Weight gain is common after quitting smoking19) and impairs glucose tolerance20–22), which may lead to smoking resumption23, 24). In this study, simple and safe exercises that can be easily performed by individuals who have gained weight after quitting smoking will be performed in accordance with a cardiac rehabilitation program. Participants will record their weight and step count, which should increase their self-efficacy. This study combines smoking cessation therapy and exercise therapy. If the study shows that exercise instruction improves the continuous abstinence rate, widespread implementation of the intervention is anticipated to reduce the public smoking rate, help to promote health, reduce medical expenses, and greatly benefit the public.
Trial status
This study protocol is the first version since December 10, 2015. Recruitment began on March 30, 2016, and the expected recruitment completion date is December 2019. At the time of manuscript submission, recruitment for this study is ongoing.
EDC, electronic data capture; FTND, Fagerstrom test for nicotine dependence; SDS, self-rating depression scale; T-cho, total cholesterol; HDL-cho, HDL cholesterol; TG, triglyceride.
Ethics approval and consent to participate
Informed written consent was obtained from all participants.
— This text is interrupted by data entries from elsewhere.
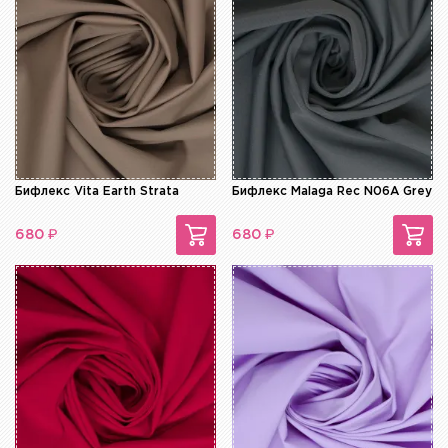
Бифлекс Vita Earth Strata
Бифлекс Malaga Rec N06A Grey
₽
₽
680
680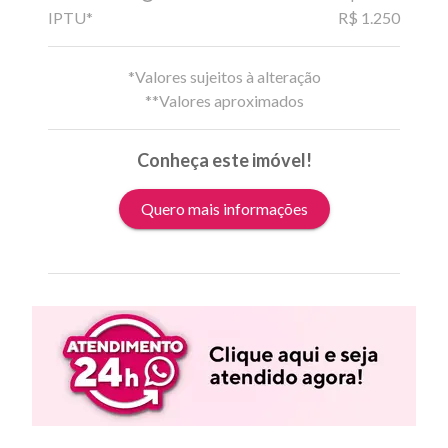
IPTU*
R$ 1.250
*Valores sujeitos à alteração
**Valores aproximados
Conheça este imóvel!
Quero mais informações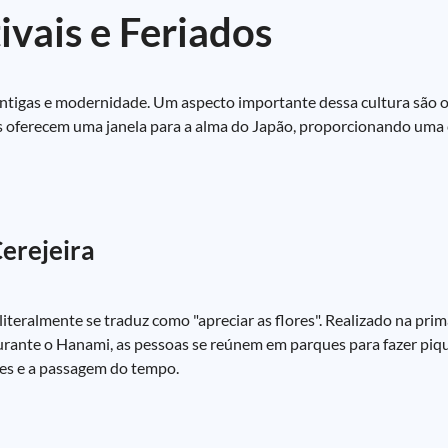
ivais e Feriados
antigas e modernidade. Um aspecto importante dessa cultura são o
tos oferecem uma janela para a alma do Japão, proporcionando um
erejeira
teralmente se traduz como "apreciar as flores". Realizado na prima
 Durante o Hanami, as pessoas se reúnem em parques para fazer piq
ores e a passagem do tempo.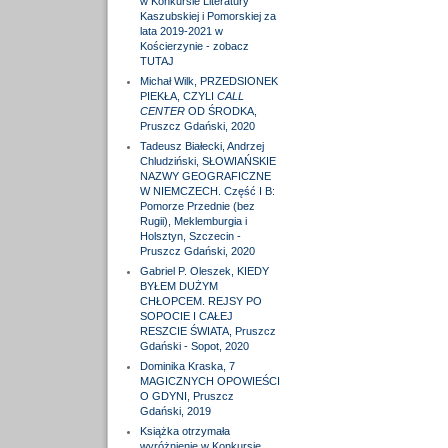
w Konkursie Literatury
Kaszubskiej i Pomorskiej za
lata 2019-2021 w
Kościerzynie - zobacz
TUTAJ
Michał Wilk, PRZEDSIONEK
PIEKŁA, CZYLI
CALL
CENTER
OD ŚRODKA,
Pruszcz Gdański, 2020
Tadeusz Białecki, Andrzej
Chludziński, SŁOWIAŃSKIE
NAZWY GEOGRAFICZNE
W NIEMCZECH. Część I B:
Pomorze Przednie (bez
Rugii), Meklemburgia i
Holsztyn, Szczecin -
Pruszcz Gdański, 2020
Gabriel P. Oleszek, KIEDY
BYŁEM DUŻYM
CHŁOPCEM. REJSY PO
SOPOCIE I CAŁEJ
RESZCIE ŚWIATA, Pruszcz
Gdański - Sopot, 2020
Dominika Kraska, 7
MAGICZNYCH OPOWIEŚCI
O GDYNI, Pruszcz
Gdański, 2019
Książka otrzymała
wyróżnienie w Konkursie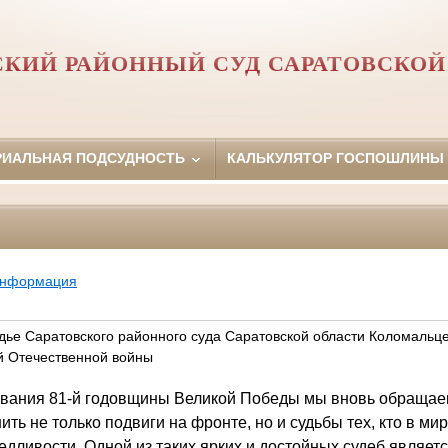
СКИЙ РАЙОННЫЙ СУД САРАТОВСКОЙ
РИАЛЬНАЯ ПОДСУДНОСТЬ
КАЛЬКУЛЯТОР ГОСПОШЛИНЫ
информация
судье Саратовского районного суда Саратовской области Коломальц
ой Отечественной войны
ования 81‑й годовщины Великой Победы мы вновь обращае
ить не только подвиги на фронте, но и судьбы тех, кто в ми
едливости. Одной из таких ярких и достойных судеб являет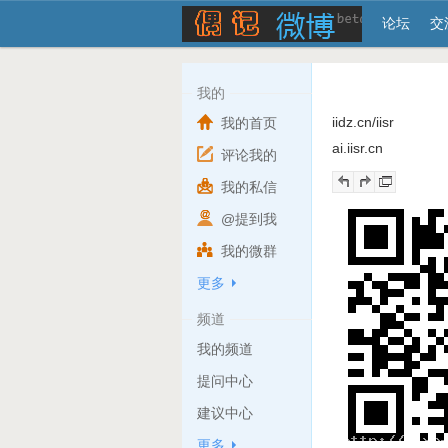
论坛
交
我的
iidz.cn/iisr
我的首页
ai.iisr.cn
评论我的
我的私信
@提到我
我的微群
更多
频道
我的频道
提问中心
建议中心
更多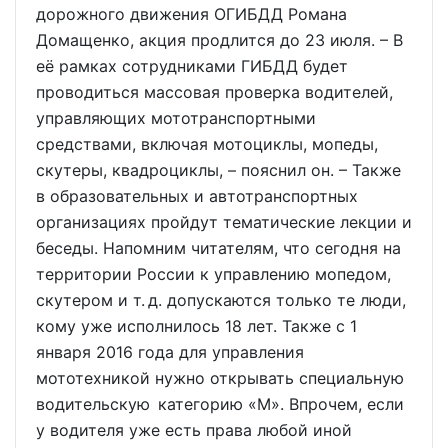
дорожного движения ОГИБДД Романа
Домащенко, акция продлится до 23 июля. – В
её рамках сотрудниками ГИБДД будет
проводиться массовая проверка водителей,
управляющих мототранспортными
средствами, включая мотоциклы, мопеды,
скутеры, квадроциклы, – пояснил он. – Также
в образовательных и автотранспортных
организациях пройдут тематические лекции и
беседы. Напомним читателям, что сегодня на
территории России к управлению мопедом,
скутером и т. д. допускаются только те люди,
кому уже исполнилось 18 лет. Также с 1
января 2016 года для управления
мототехникой нужно открывать специальную
водительскую категорию «М». Впрочем, если
у водителя уже есть права любой иной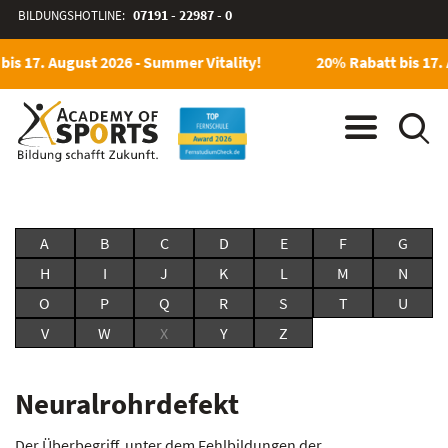
BILDUNGSHOTLINE:
07191 - 22987 - 0
is 17. August 2026 - Summer Vitality!
20% Rabatt bis 17. 
A
B
C
D
E
F
G
H
I
J
K
L
M
N
O
P
Q
R
S
T
U
V
W
X
Y
Z
Neuralrohrdefekt
Der Überbegriff, unter dem Fehlbildungen der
The Ethical Review Board, National Hospital Organization, Kyoto Medical Centre approved the study protocol. Central ethical approval has been confirmed from The Ethical Review Board, National Hospital Organization, Kyoto Medical Centre (approval no. 14-090) and we will not begin recruiting at other trial centers until local ethical approval has been obtained.
Consent for publication
Not applicable.
Availability of data and materials
Not applicable.
Competing interests
The authors declare that there are no conflicts of interest.
Funding
Funding for this study has been supported by the Japan Heart Foundation, Japan Cardiovascular Association, and AstraZeneca Clinical Epidemiology Research Grant. The funding bodies will not play any role in interpreting the results or deciding if the results should be published.
Author’s contributions
YO, MK, KU, HI, SS, AM, MT, SN, YK, YK, and KH conceived and designed the study. YO, MK, YT, and KH acquired the data. YO drafted the manuscript and critical revision was performed by MK and KH. All authors reviewed and approved the final manuscript.
Acknowledgements
We thank Yuko Iida for technical assistance.